Reproduce every line of the records below word for word, omitting the pictures from your answer.

Task inputs:
▬▬▬
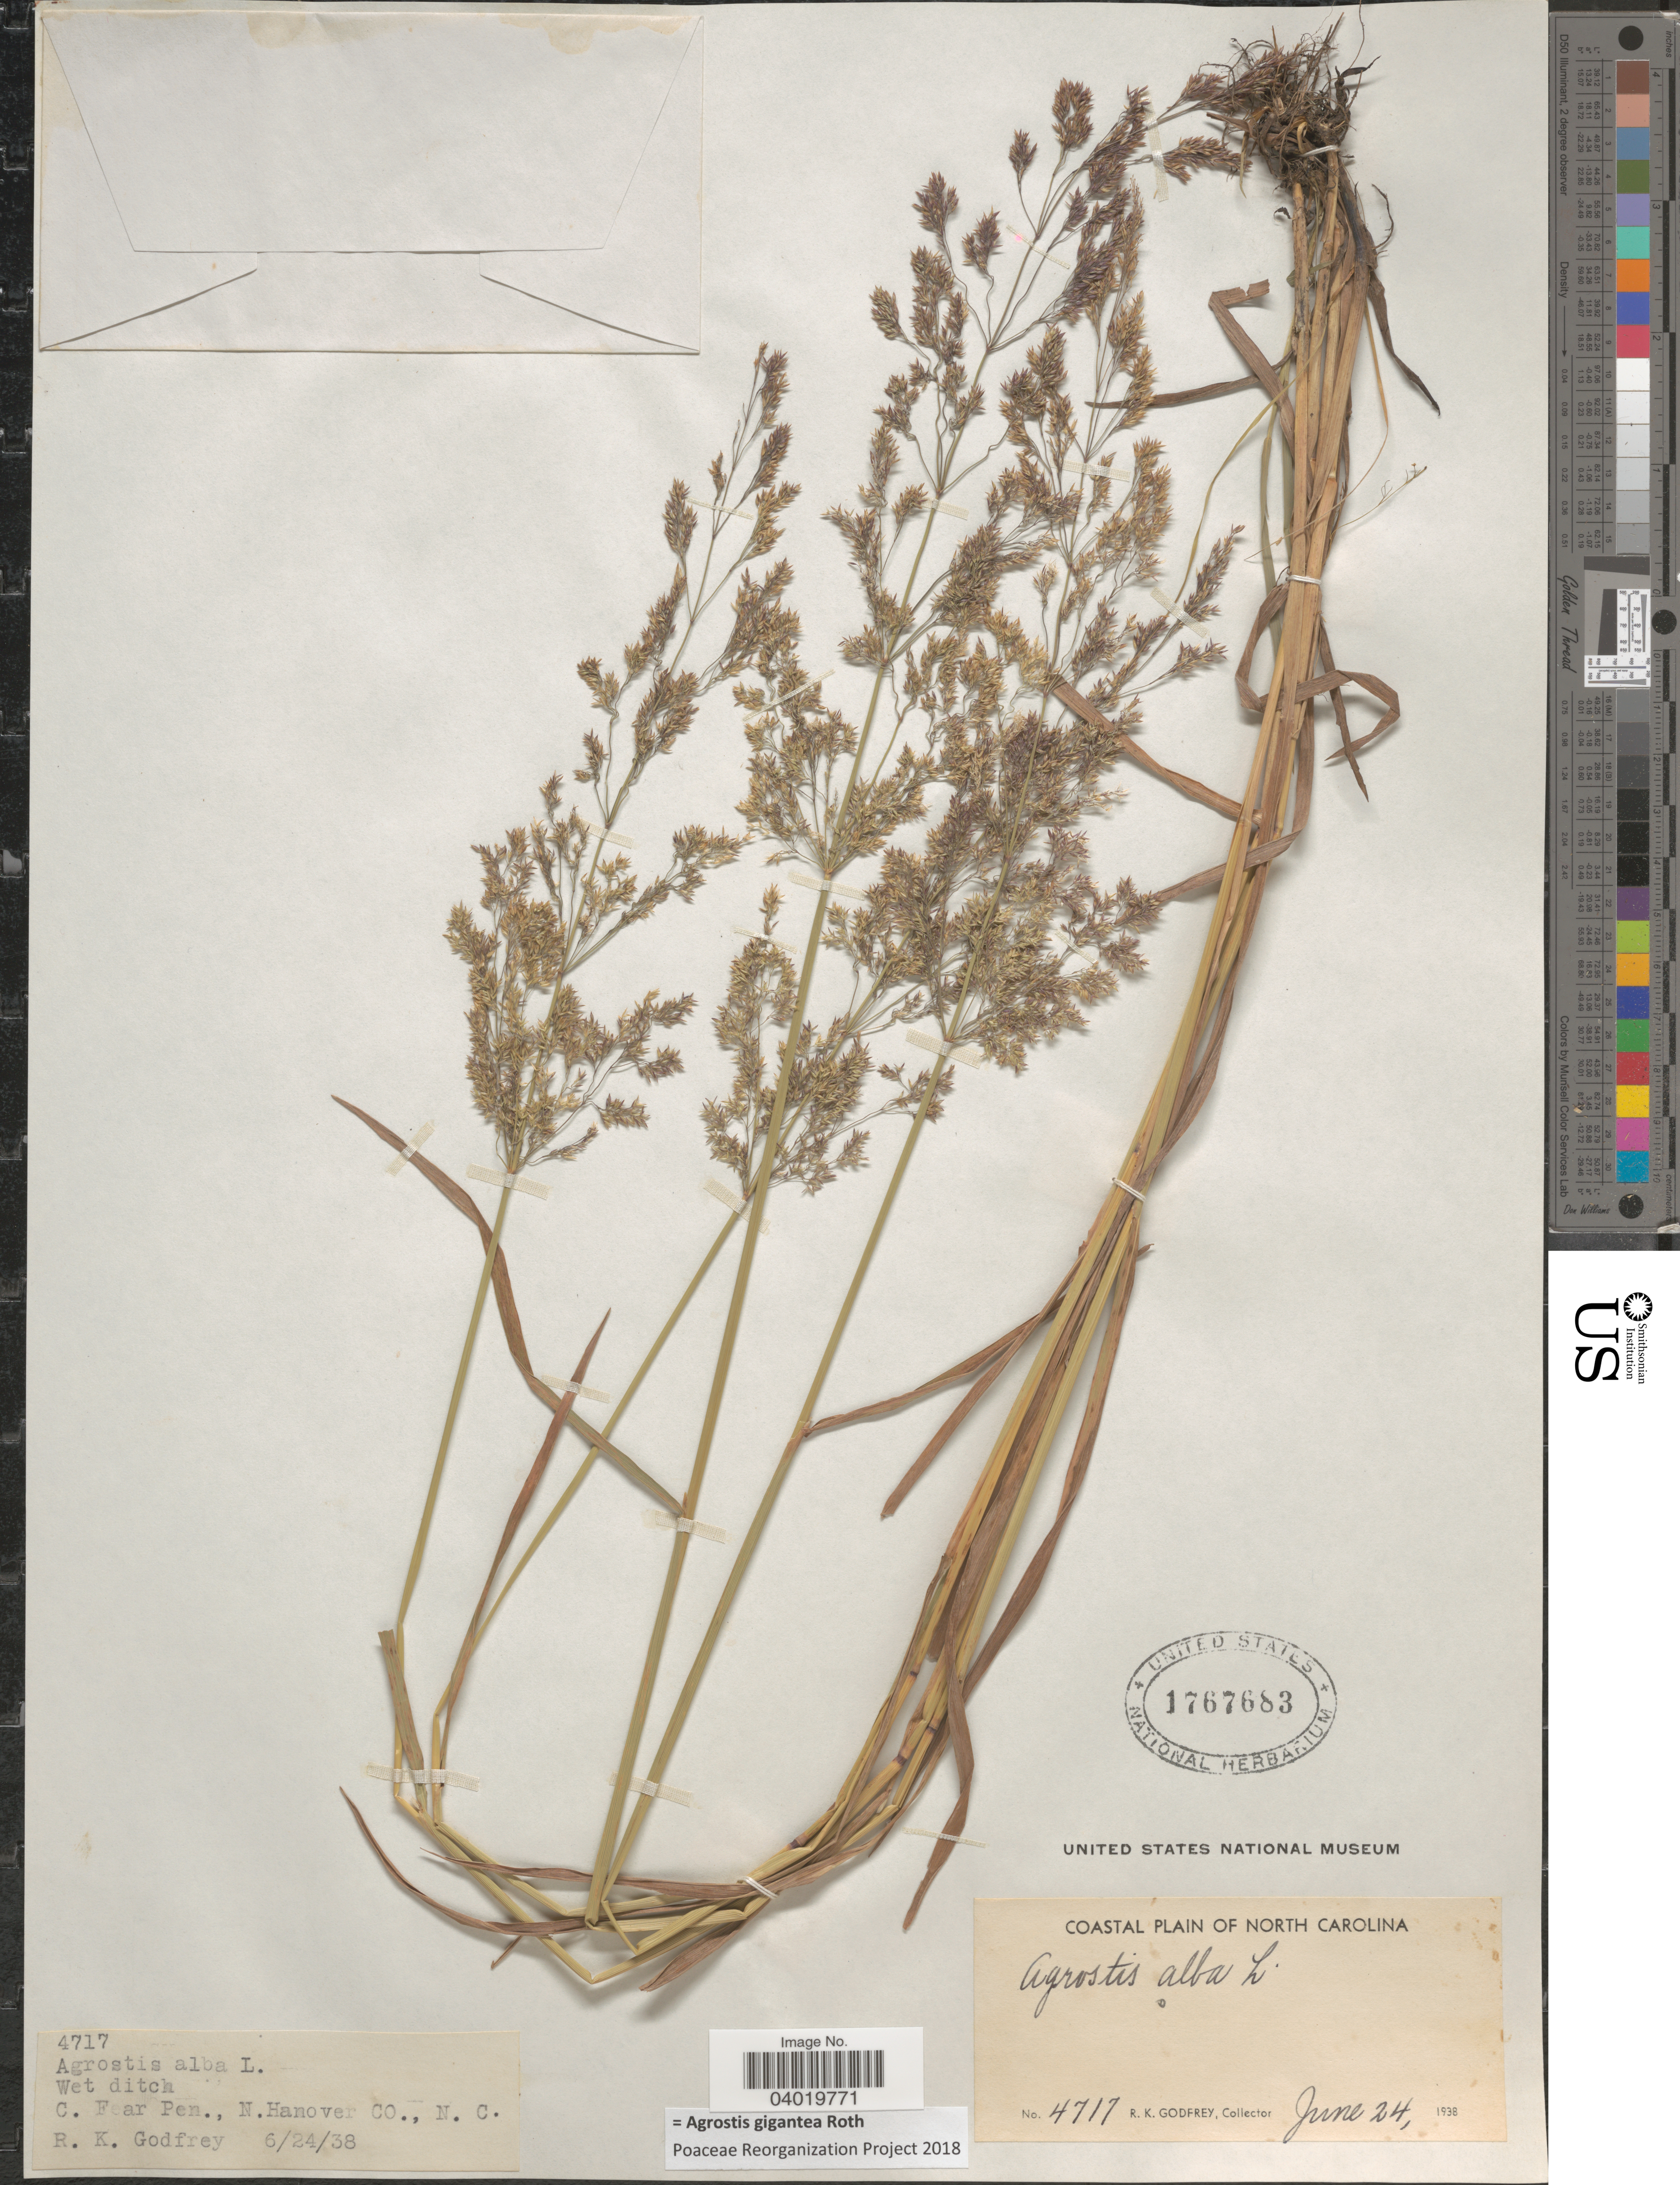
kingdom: Plantae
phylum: Tracheophyta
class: Liliopsida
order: Poales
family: Poaceae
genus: Agrostis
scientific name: Agrostis gigantea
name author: Roth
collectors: R. K. Godfrey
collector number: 4717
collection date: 1938-06-24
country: United States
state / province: North Carolina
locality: Coastal plain of North Carolina. C. Fear Pen., N. Hanover Co.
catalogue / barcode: US 1767683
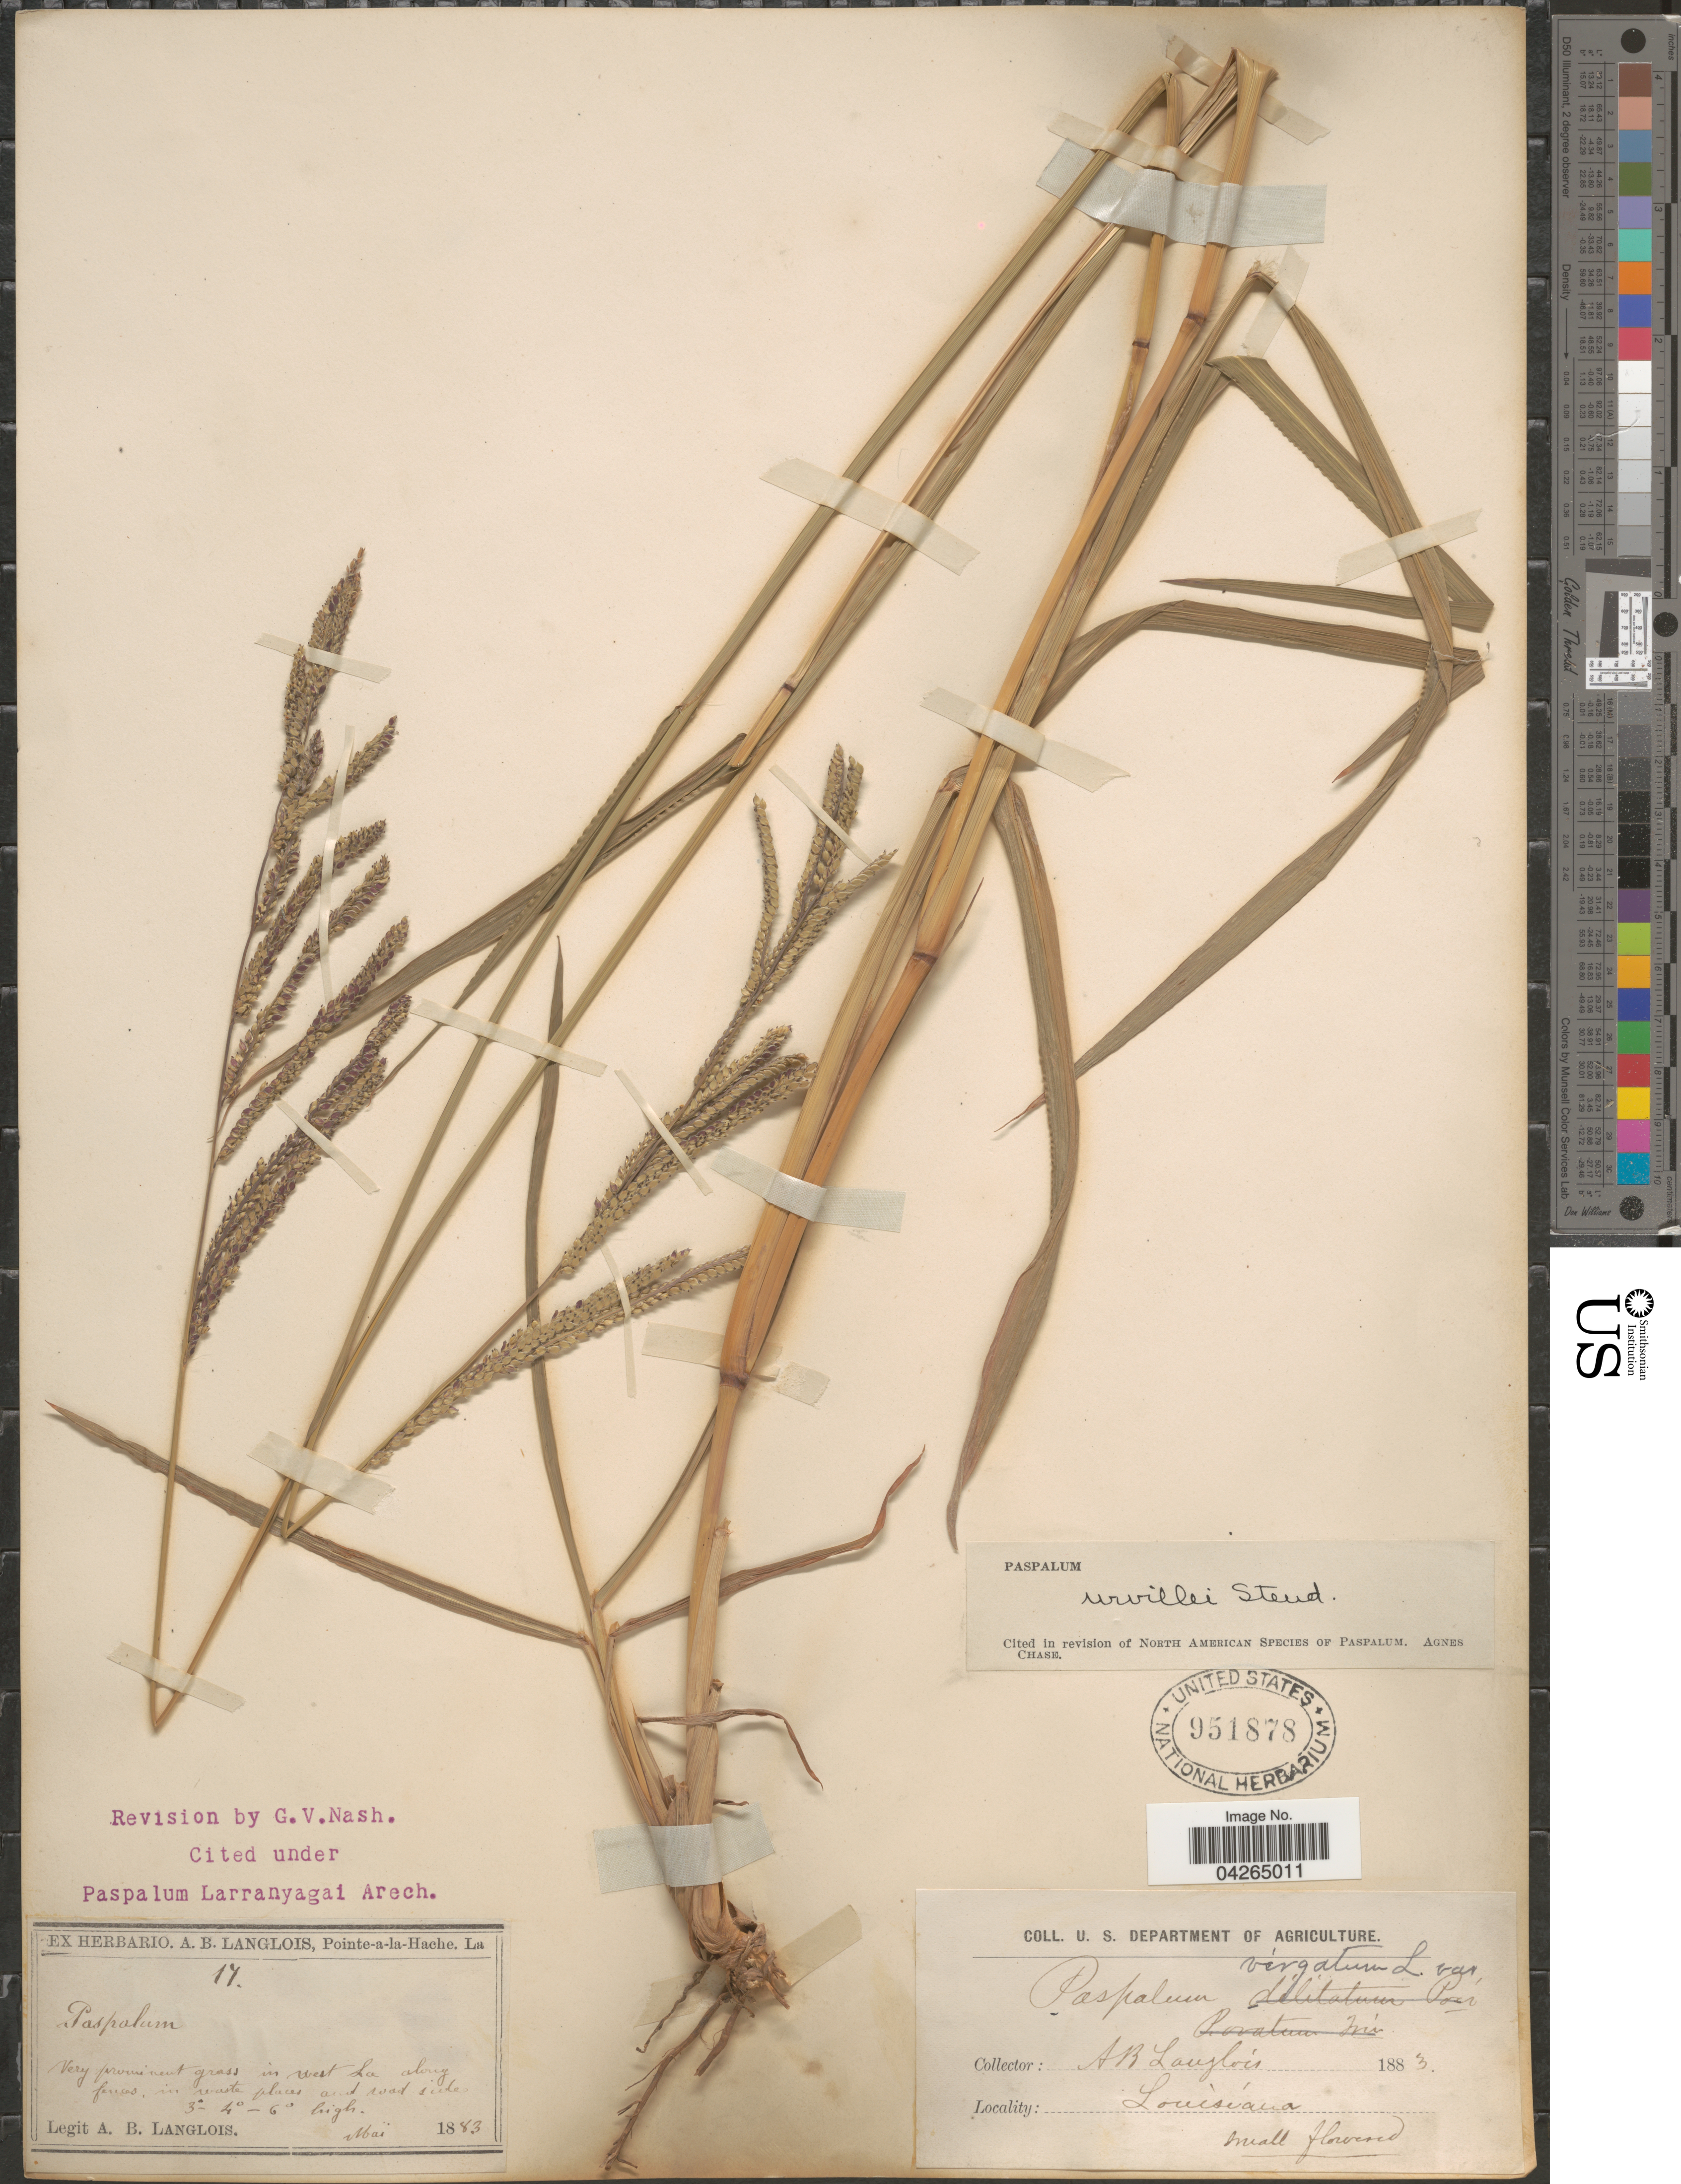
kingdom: Plantae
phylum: Tracheophyta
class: Liliopsida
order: Poales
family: Poaceae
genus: Paspalum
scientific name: Paspalum urvillei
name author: Steud.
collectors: A. Langlois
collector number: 17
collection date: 1883-05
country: United States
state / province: Louisiana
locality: In west La along fences in waste places and wet sides.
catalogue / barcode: US 951878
▬▬▬
Answer below:
kingdom: Plantae
phylum: Tracheophyta
class: Liliopsida
order: Poales
family: Poaceae
genus: Agrostis
scientific name: Agrostis gigantea
name author: Roth
collectors: R. K. Godfrey
collector number: 4717
collection date: 1938-06-24
country: United States
state / province: North Carolina
locality: Coastal plain of North Carolina. C. Fear Pen., N. Hanover Co.
catalogue / barcode: US 1767683
kingdom: Plantae
phylum: Tracheophyta
class: Liliopsida
order: Poales
family: Poaceae
genus: Paspalum
scientific name: Paspalum urvillei
name author: Steud.
collectors: A. Langlois
collector number: 17
collection date: 1883-05
country: United States
state / province: Louisiana
locality: In west La along fences in waste places and wet sides.
catalogue / barcode: US 951878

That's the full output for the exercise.